Collected data:

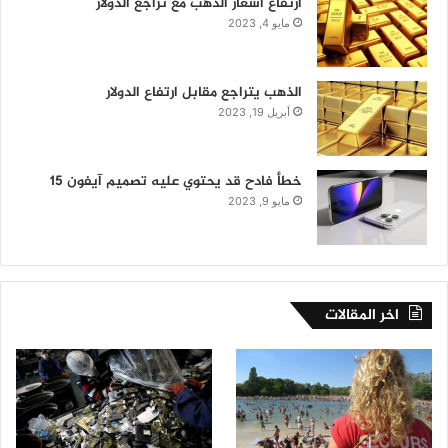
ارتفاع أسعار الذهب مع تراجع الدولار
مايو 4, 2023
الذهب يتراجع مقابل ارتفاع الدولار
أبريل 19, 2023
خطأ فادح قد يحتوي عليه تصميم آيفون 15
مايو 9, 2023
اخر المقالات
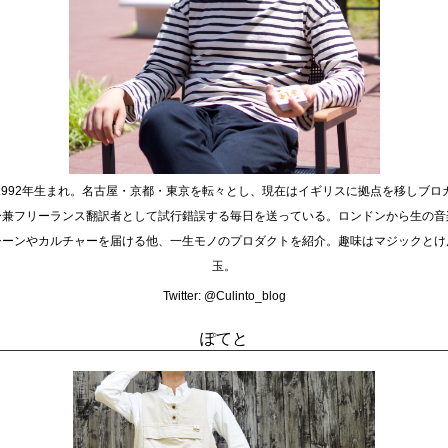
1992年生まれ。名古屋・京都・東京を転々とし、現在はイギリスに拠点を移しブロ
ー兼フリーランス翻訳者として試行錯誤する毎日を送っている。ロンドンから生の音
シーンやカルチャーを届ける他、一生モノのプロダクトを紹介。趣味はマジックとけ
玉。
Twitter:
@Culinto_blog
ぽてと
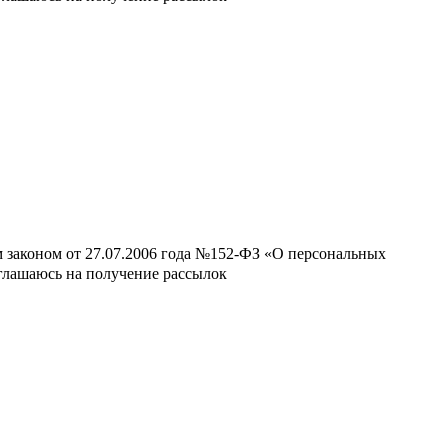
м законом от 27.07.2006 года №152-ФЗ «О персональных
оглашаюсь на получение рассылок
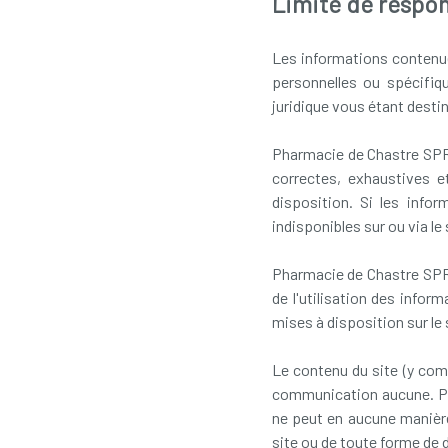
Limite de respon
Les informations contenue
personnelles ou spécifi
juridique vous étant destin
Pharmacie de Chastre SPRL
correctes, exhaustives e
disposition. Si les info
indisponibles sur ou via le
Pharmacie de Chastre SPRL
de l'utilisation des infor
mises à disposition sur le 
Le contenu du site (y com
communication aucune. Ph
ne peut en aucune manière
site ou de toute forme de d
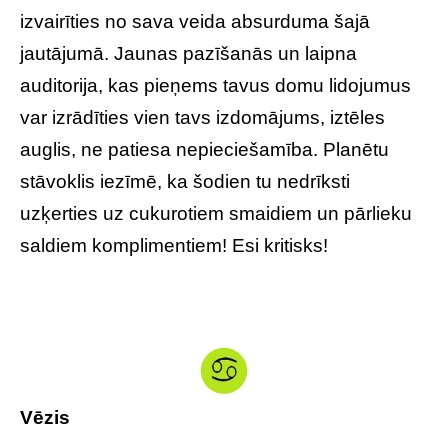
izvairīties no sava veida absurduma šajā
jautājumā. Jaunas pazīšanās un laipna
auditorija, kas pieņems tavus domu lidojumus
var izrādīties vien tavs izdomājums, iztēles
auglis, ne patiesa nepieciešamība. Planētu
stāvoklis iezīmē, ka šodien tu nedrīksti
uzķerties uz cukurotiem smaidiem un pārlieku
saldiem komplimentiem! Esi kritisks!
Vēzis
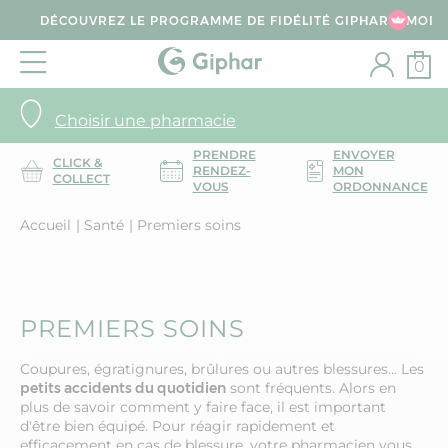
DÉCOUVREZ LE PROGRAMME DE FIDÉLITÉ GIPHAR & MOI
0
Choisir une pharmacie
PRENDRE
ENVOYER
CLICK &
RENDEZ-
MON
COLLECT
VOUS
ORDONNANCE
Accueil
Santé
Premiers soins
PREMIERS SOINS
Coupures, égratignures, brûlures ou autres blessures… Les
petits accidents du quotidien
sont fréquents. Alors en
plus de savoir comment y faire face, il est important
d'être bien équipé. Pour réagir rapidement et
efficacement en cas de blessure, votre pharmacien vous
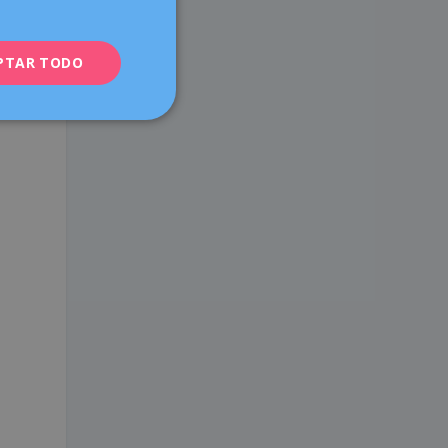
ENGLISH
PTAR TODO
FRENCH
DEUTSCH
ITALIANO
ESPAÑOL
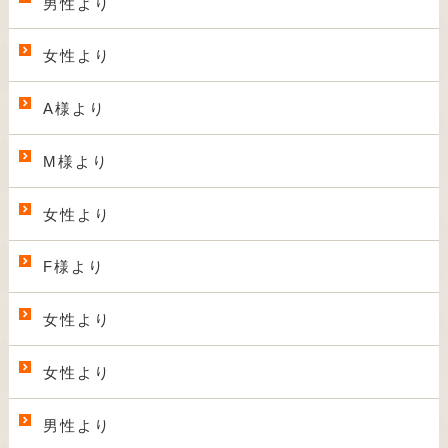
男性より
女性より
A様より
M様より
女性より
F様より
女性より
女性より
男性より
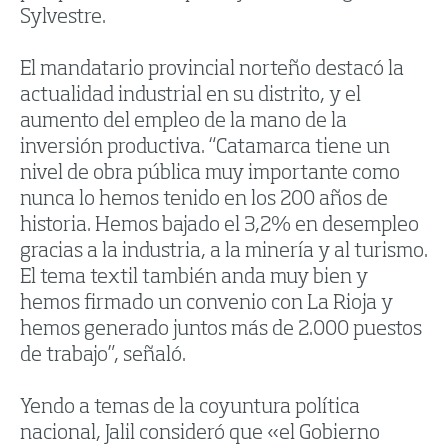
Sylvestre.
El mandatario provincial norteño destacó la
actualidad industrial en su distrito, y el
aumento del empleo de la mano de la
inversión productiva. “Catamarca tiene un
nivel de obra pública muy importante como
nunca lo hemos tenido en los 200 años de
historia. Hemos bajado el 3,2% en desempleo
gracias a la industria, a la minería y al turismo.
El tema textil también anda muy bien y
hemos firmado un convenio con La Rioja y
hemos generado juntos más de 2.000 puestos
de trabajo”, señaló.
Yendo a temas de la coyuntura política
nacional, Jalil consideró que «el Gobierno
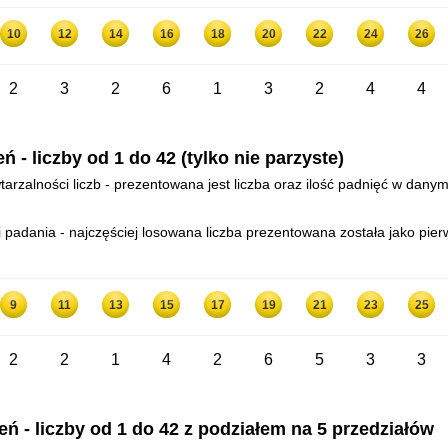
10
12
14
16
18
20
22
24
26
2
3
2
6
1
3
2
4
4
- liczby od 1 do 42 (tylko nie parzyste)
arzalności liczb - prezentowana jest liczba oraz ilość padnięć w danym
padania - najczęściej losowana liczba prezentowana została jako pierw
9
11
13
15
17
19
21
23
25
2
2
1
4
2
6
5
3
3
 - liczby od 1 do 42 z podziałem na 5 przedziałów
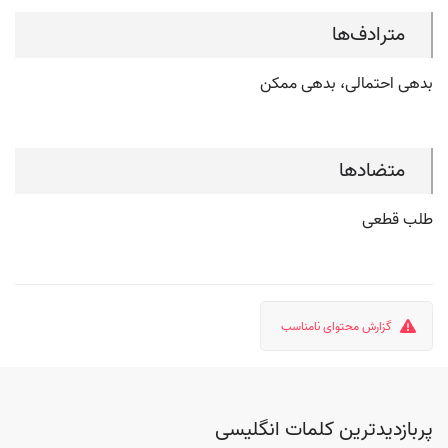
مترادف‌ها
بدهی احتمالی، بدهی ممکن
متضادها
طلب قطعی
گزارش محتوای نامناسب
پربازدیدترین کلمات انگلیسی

==

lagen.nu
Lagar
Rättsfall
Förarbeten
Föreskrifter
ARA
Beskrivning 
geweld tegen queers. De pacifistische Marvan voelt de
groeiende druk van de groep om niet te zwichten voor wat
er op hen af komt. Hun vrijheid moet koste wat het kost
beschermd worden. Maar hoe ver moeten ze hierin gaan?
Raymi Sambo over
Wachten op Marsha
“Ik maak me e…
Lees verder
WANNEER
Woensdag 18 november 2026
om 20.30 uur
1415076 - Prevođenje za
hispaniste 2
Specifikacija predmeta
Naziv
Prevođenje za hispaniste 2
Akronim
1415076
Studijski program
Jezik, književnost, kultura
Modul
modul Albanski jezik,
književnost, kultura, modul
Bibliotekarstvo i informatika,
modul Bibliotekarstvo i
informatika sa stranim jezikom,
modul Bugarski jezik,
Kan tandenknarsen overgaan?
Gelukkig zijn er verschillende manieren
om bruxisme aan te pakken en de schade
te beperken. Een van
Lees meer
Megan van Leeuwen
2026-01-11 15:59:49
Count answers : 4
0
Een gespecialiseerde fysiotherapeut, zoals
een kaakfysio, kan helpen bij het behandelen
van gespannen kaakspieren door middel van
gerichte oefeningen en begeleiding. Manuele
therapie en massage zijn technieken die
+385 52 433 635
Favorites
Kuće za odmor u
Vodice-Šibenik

==

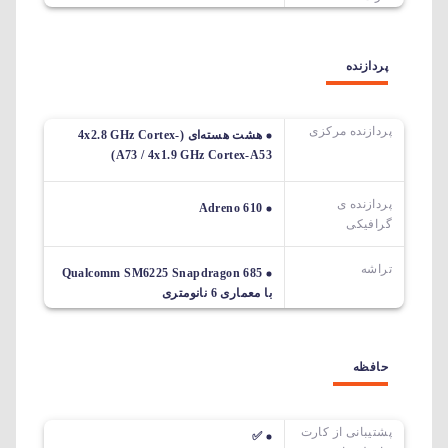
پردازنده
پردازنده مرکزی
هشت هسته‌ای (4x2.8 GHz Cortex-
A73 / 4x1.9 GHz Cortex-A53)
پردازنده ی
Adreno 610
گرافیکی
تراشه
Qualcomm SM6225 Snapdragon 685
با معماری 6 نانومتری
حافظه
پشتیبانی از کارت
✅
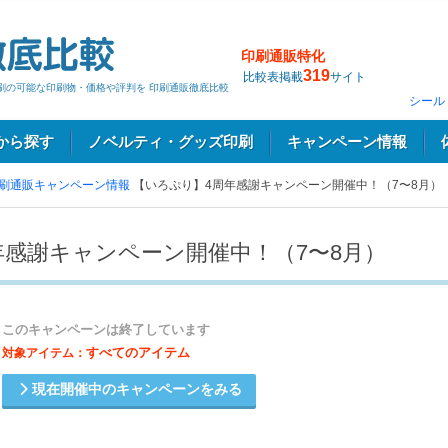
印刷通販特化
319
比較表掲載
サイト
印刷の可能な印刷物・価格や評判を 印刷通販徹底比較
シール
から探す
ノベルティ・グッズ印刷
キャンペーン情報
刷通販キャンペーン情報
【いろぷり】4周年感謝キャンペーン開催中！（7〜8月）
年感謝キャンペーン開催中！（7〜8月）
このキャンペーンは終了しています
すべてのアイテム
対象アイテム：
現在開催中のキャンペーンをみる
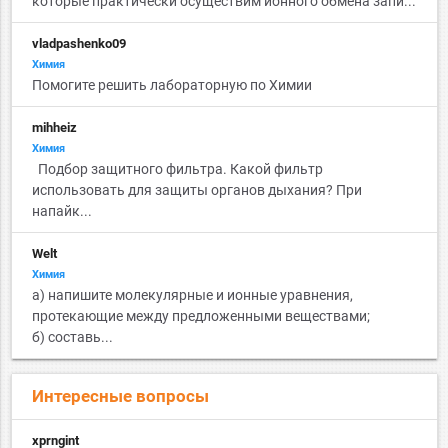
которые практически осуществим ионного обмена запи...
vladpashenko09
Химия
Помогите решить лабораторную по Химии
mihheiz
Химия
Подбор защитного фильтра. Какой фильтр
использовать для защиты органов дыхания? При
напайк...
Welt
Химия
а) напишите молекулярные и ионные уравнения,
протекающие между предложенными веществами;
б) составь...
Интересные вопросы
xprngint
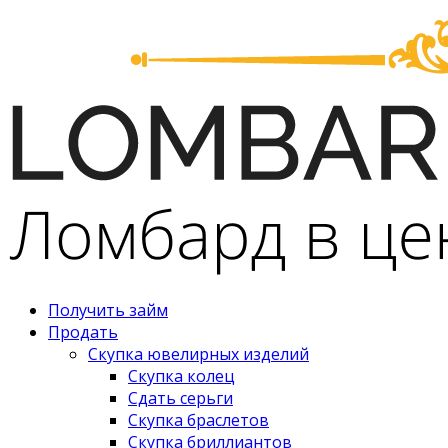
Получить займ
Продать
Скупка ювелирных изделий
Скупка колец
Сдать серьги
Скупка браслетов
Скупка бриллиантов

ACTION ITEM: Among the entries above, find the line with "ارتفاع أسعار الذهب مع تراجع الدولار" and repeat exactly from there through the line with "izvairīties no sava veida absurduma šajā", leaving out the pictures.

ANSWER BOX:
ارتفاع أسعار الذهب مع تراجع الدولار
مايو 4, 2023
الذهب يتراجع مقابل ارتفاع الدولار
أبريل 19, 2023
خطأ فادح قد يحتوي عليه تصميم آيفون 15
مايو 9, 2023
اخر المقالات
1992年生まれ。名古屋・京都・東京を転々とし、現在はイギリスに拠点を移しブロ
ー兼フリーランス翻訳者として試行錯誤する毎日を送っている。ロンドンから生の音
シーンやカルチャーを届ける他、一生モノのプロダクトを紹介。趣味はマジックとけ
玉。
Twitter:
@Culinto_blog
ぽてと
м законом от 27.07.2006 года №152-ФЗ «О персональных
оглашаюсь на получение рассылок
Limite de respon
Les informations contenue
personnelles ou spécifi
juridique vous étant destin
Pharmacie de Chastre SPRL
correctes, exhaustives e
disposition. Si les info
indisponibles sur ou via le
Pharmacie de Chastre SPRL
de l'utilisation des infor
mises à disposition sur le 
Le contenu du site (y com
communication aucune. Ph
ne peut en aucune manière
site ou de toute forme de d
izvairīties no sava veida absurduma šajā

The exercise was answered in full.